The complex behavior of shape memory alloys (e.g. NiTi or AgCd) has attracted a lot of attention over the past two decades, partially due to the applicability of these alloys in active structures. When subjected to applied mechanical loading, these materials undergo a martensitic phase transformation from a high-strain parent phase, called austenite, to a low-strain martensite phase. The solid-solid martensitic phase transition is characterized by a lattice deformation that occurs through the correlated migration of phase boundaries. The energy dissipation associated with the motion of phase boundaries leads to a hysteretic behavior called pseudoelasticity. The dynamics of phase boundaries plays an important role in the origin and size of pseudoelastic hysteresis.
Following the pioneering work of Ericksen , it has become common to use a non-monotone, up-down-up stress-strain relation to model the materials undergoing solid-solid phase transitions. The corresponding dynamic initial-value problem possesses a family of solutions and thus is ill-posed (James ). One way to regularize the problem in the dynamic setting is to postulate an additional kinetic relation that expresses the jump in entropy across a phase boundary, called a driving force, as a function of the interface velocity and temperature (Truskinovsky , Abeyaratne and Knowles ). Such a relation and an additional nucleation criterion are sufficient to obtain a unique solution of the dynamic problem.

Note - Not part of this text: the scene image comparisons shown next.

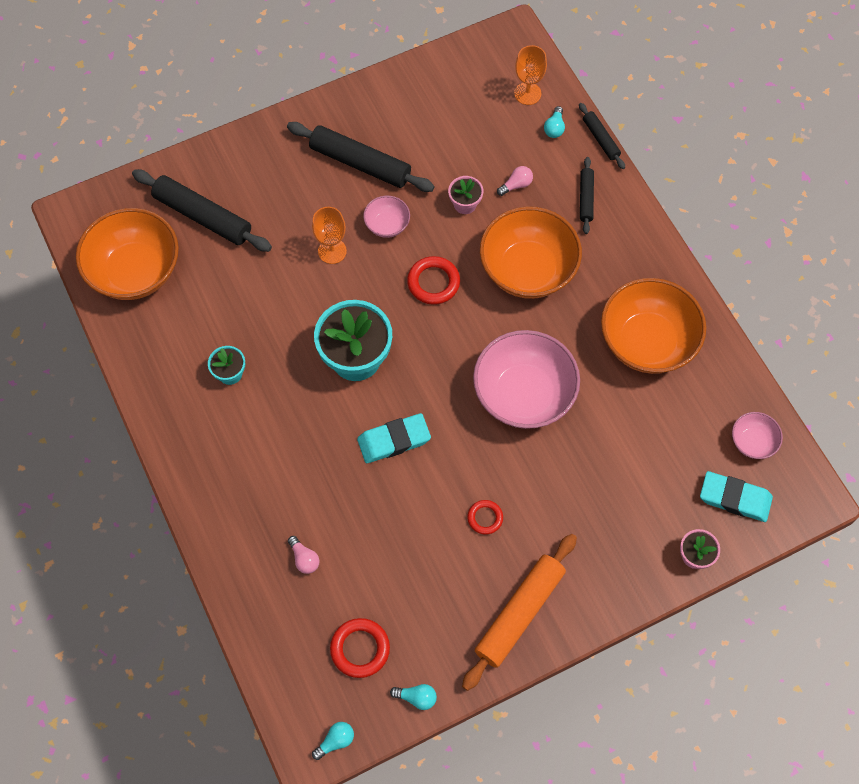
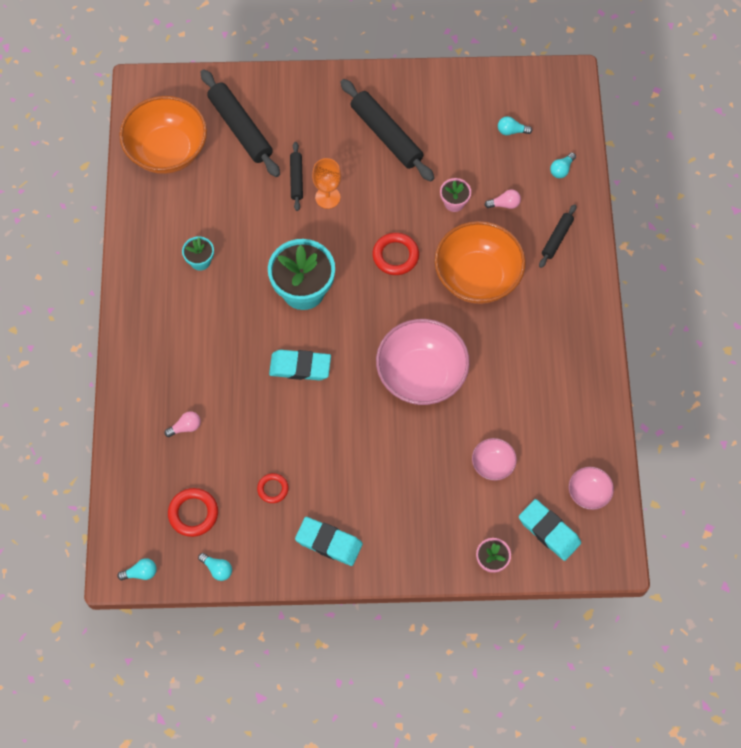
camera: 25 degrees right, 0 degrees up
pink light bulb [288,536,320,574] -> pink light bulb turned 105 degrees counterclockwise [164,411,201,437]
pink bowl [363,196,410,238] -> pink bowl moved to [472,438,517,481]
orange rolling pin [462,534,577,691] -> turquoise eraser [295,517,363,566]
red ring [467,500,503,534] -> red ring moved to [257,473,289,503]
orange goblet [514,45,547,105] -> none
black rolling pin [579,103,625,169] -> black rolling pin moved to [290,142,303,211]
orange bowl [601,278,706,374] -> none
none -> turquoise light bulb [498,116,532,135]

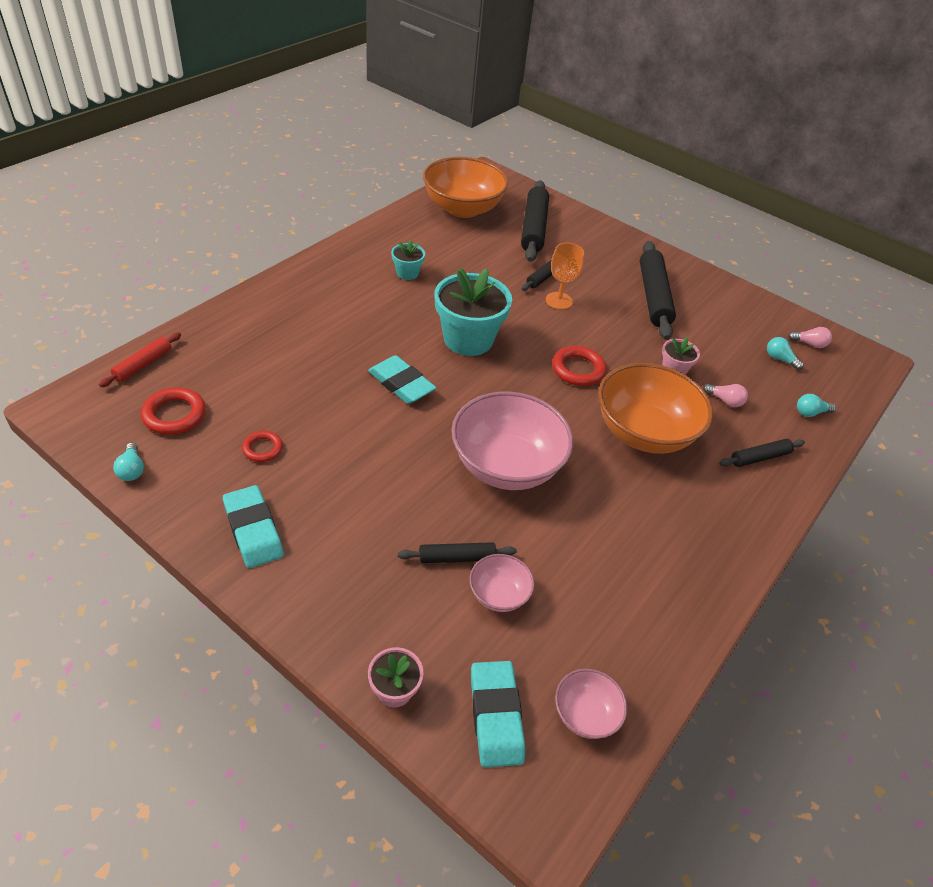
camera: 35 degrees right, 20 degrees down
turquoise light bulb [117,558,157,580] -> none
pink light bulb [164,411,201,437] -> pink light bulb moved to [788,327,832,348]
none -> red rolling pin [99,332,181,387]
none -> black rolling pin [398,542,517,563]

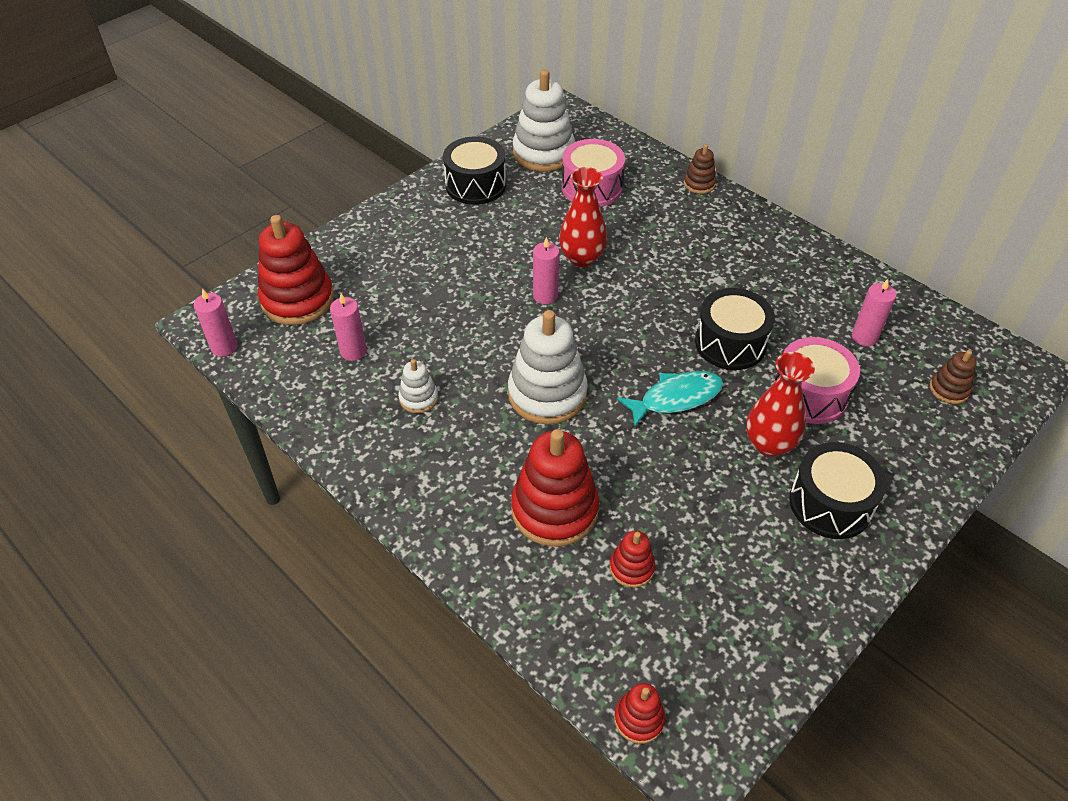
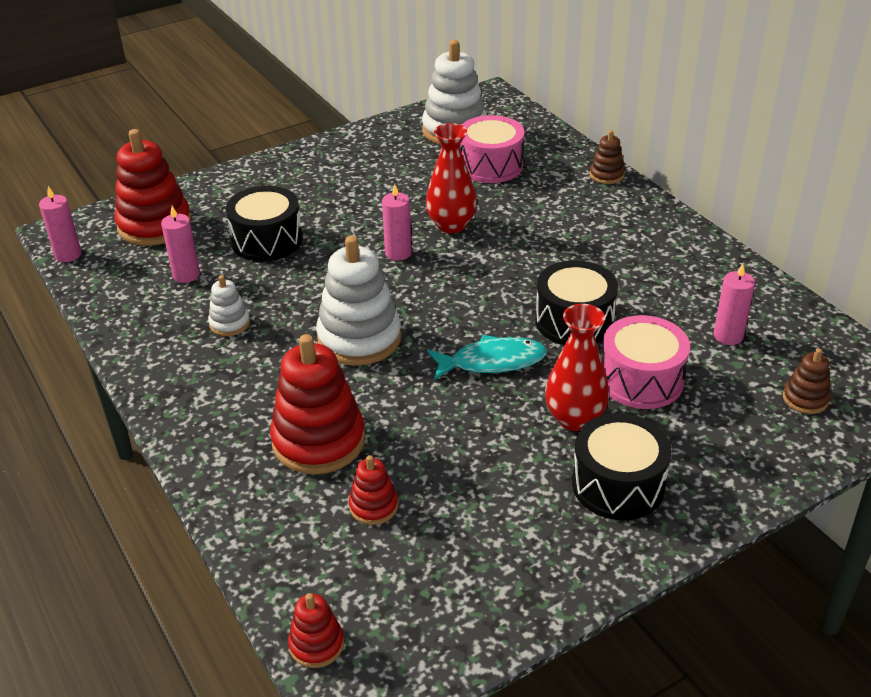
camera: 15 degrees right, 10 degrees down
black drum [443,136,506,205] -> black drum moved to [226,186,303,262]

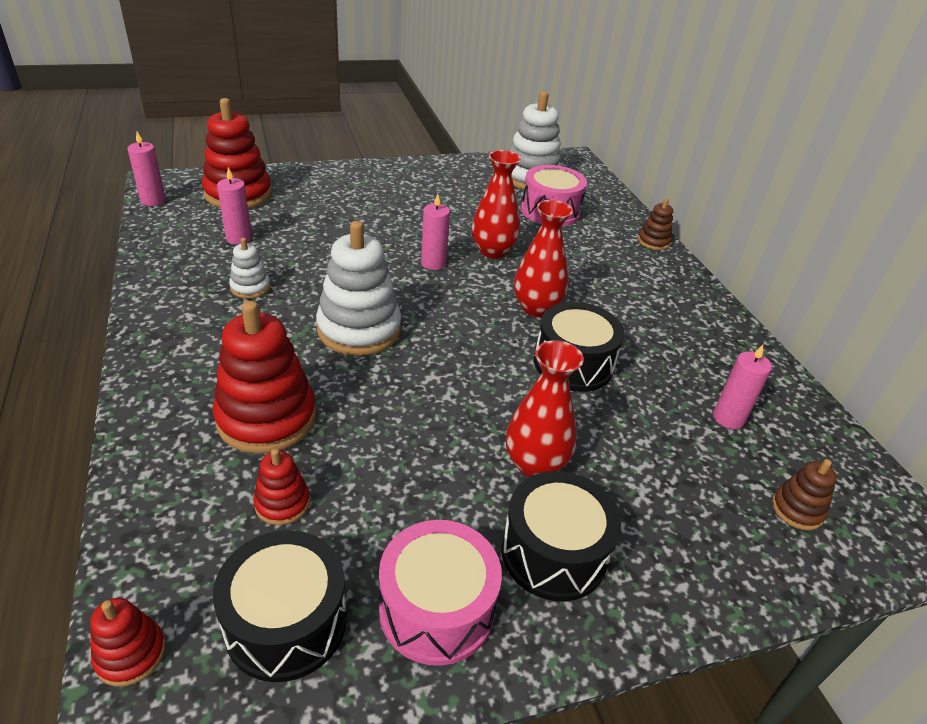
camera: 10 degrees right, 0 degrees up
black drum [226,186,303,262] -> black drum moved to [213,530,347,682]
turquoise fish [428,335,547,380] -> none
pink drum [602,315,690,409] -> pink drum moved to [379,520,502,666]
none -> red vase [514,200,573,317]

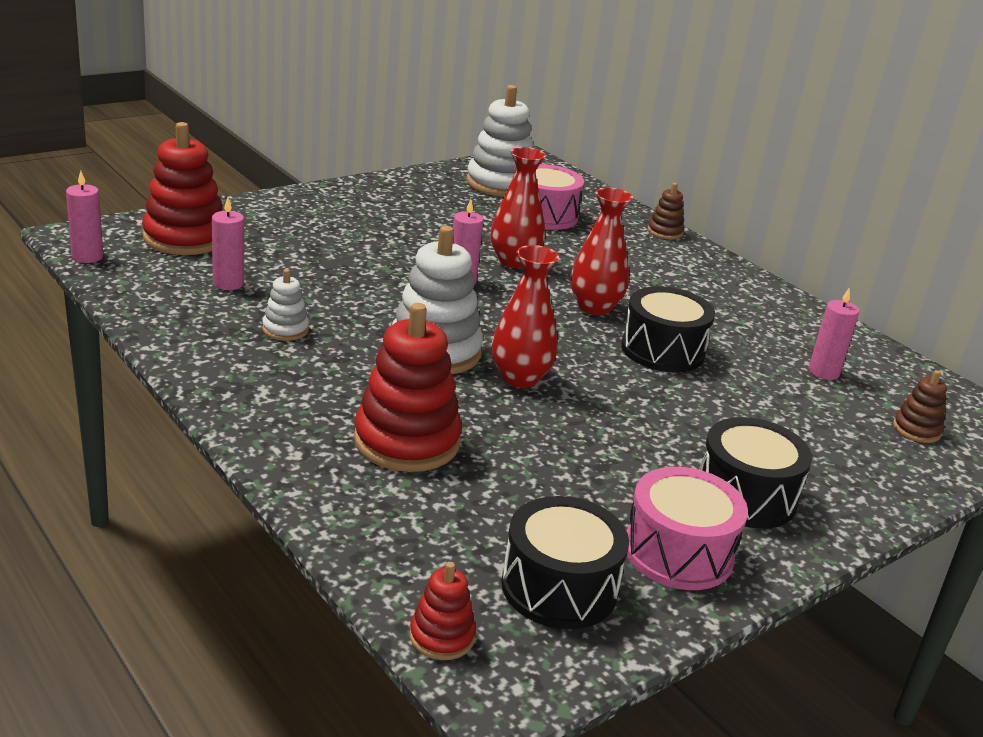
camera: 20 degrees left, 10 degrees down
red stacking toy [253,449,310,525] -> none
red vase [506,340,584,477] -> red vase moved to [492,245,559,388]

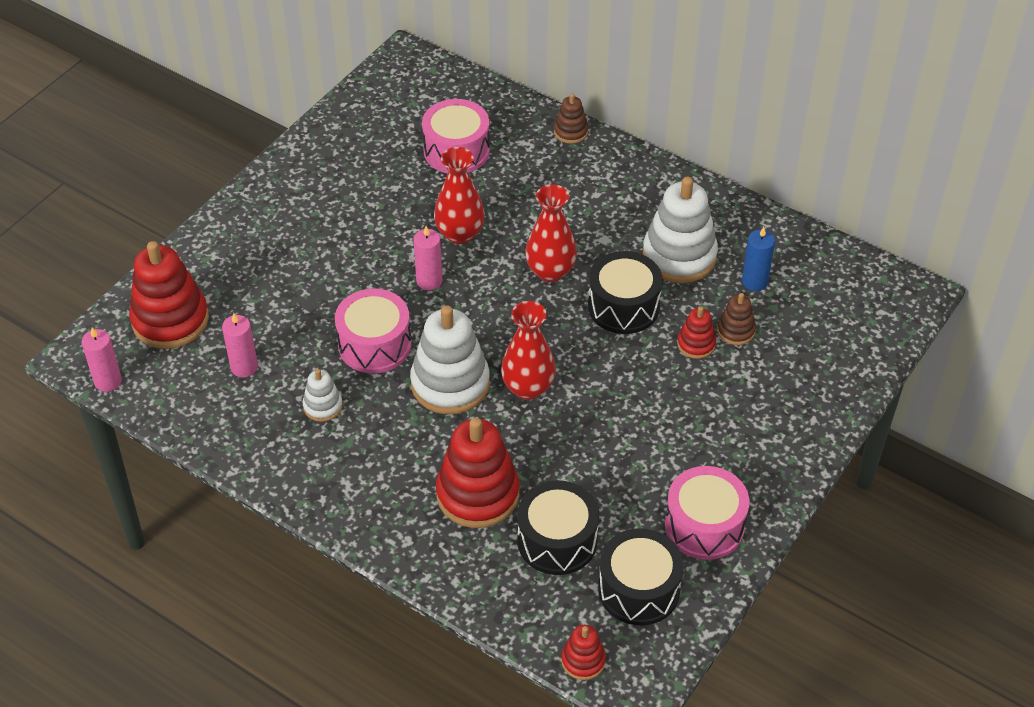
camera: 15 degrees left, 20 degrees up
white stacking toy [466,85,533,197] -> white stacking toy moved to [643,177,718,283]
black drum [699,417,812,529] -> black drum moved to [517,480,599,575]
pink candle [809,287,860,380] -> blue candle [742,227,775,291]
brown stacking toy [893,370,947,443] -> brown stacking toy moved to [717,293,756,345]
none -> pink drum [335,288,411,373]
none -> red stacking toy [677,306,716,359]

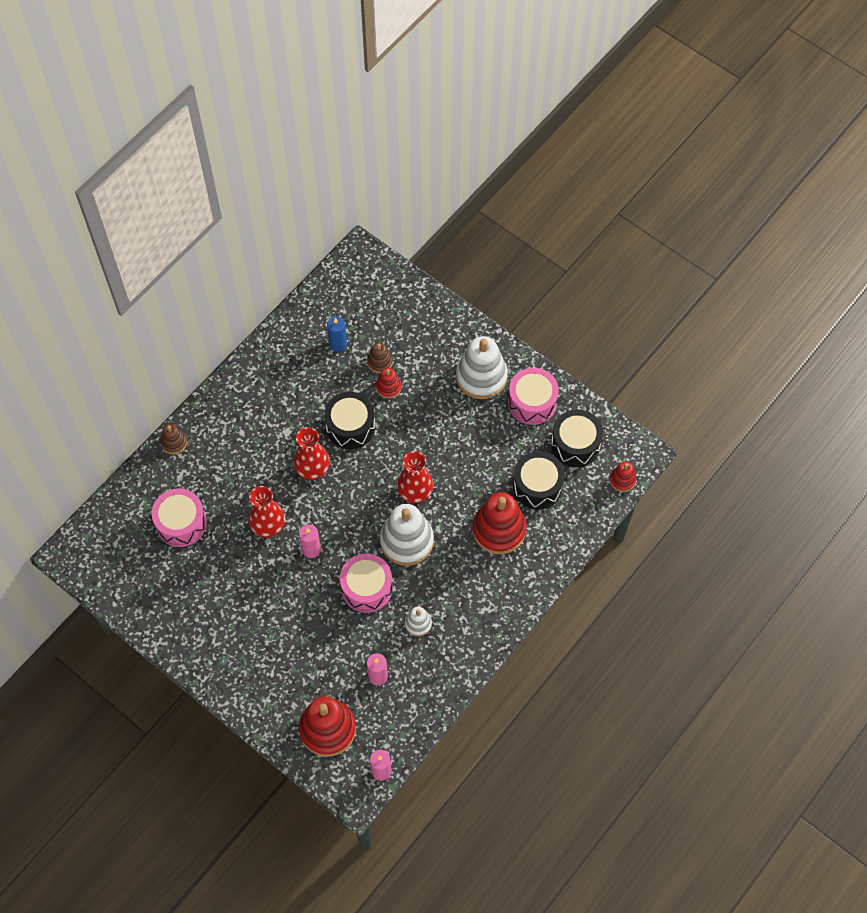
camera: 85 degrees left, 15 degrees up
white stacking toy [643,177,718,283] -> white stacking toy moved to [456,336,508,399]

In this talk I will discuss the derivation of an explicit formula for a kinetic relation governing the motion of a phase boundary in a bilinear thermoelastic material. The relation was obtained by studying traveling wave solutions of a regularized problem that includes viscosity, heat conduction and convection. Both inertia and latent heat of transformation are taken into account. By investigating the effect of material parameters on the kinetic relation, one can calculate the range of parameters for which the relation becomes non-monotone, in agreement with recent numerical and asymptotic calculations (Ngan and Truskinovsky , Turteltaub ). The non-monotone kinetic relations lead to an irregular propagation of phase boundaries, as shown in the work of Rosakis and Knowles  where such non-monotonicity was postulated. The model predicts a nonzero resistance to phase boundary motion and captures local self-heating, in qualitative agreement with recent experiments on shape-memory-alloy wires (Leo, Shield and Bruno , Shaw and Kyriakides ). If time permits, I will also discuss the recent numerical simulations of phase transitions in a finite thermoelastic bar undergoing time-dependent displacement-controlled loading.